Drink And Drive. This Is What Happens When a Fly Lands In your Food. Album Review.

Liverpool Sound and Vision Rating * * * *

Chaos is the random art of unexpected beauty, the commotion that can be handled and ordered but to which somehow you let gather pace because when you see it unfold you start to understand that confusion is the Salvador Dali painting made universal and the turmoil of structure rebelling against itself. It is the dam that breaks, the hundred school children in a hall with one teacher, the island that sits in judgement on a group of boys and turns them to savages and chaos is at its finest when you appreciate that This Is What Happens When a Fly Lands In your Food.

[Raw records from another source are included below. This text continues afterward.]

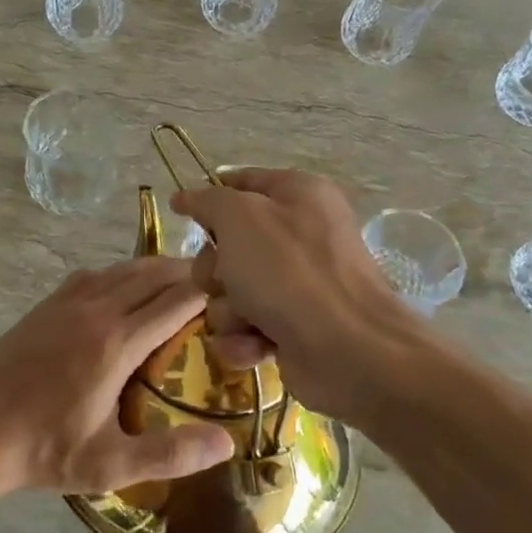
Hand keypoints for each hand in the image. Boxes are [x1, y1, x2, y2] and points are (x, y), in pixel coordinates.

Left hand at [0, 259, 234, 495]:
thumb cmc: (44, 450)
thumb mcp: (110, 464)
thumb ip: (170, 454)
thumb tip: (227, 443)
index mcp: (117, 343)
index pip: (175, 300)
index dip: (207, 290)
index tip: (232, 291)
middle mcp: (97, 310)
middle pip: (152, 274)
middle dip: (187, 272)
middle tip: (215, 280)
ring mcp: (68, 302)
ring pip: (123, 269)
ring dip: (155, 269)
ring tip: (179, 279)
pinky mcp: (47, 304)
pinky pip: (95, 274)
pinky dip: (121, 272)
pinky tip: (125, 286)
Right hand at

For Oldham’s Drink and Drive, chaos is the well ordered box of chocolates shook up and its wrappers swapped round, everybody’s favourite hard centre becoming the soft cream toffee of choice.

Despite being around for quite some time, Drink and Drive’s This Is What Happens When a Fly Lands In your Food is brimming with all the expectancy of debut appeal as one could hope; fitting well within its scope for brutal observation, D.I.Y ethic in the great tradition of the Punk and the unfashionable, the true heroes of the age for they have nothing to fear.

In tracks such as Town Centre Drinker, Stars Without Makeup, The Sum Of All Our Peers, Leech Farm and Fritzl House the convincing nature of the band’s appeal strides forth and devours any resistance in its path. The cutting tone of the songs is one basked in the wonder of assertiveness and gentlemanly antagonism, epic and fighting off, as well as parading in, the oppressive and fierceness of the world of the repressed politician and the two fingered salute in earnest glee when they are staring at us in the face.

This Is What Happens When a Fly Lands In your Food is chaos but it is tremendously enjoyable, to see it happen is comedy gold, especially when it is the soup of one who looks down upon all others. Sarcastic, biting, a sense of pure in the region of the damned and the inevitability that all must look down the ladder to see where true strength lays, the person holding the whole edifice up is the one least hurt when they decide to let the ladder go.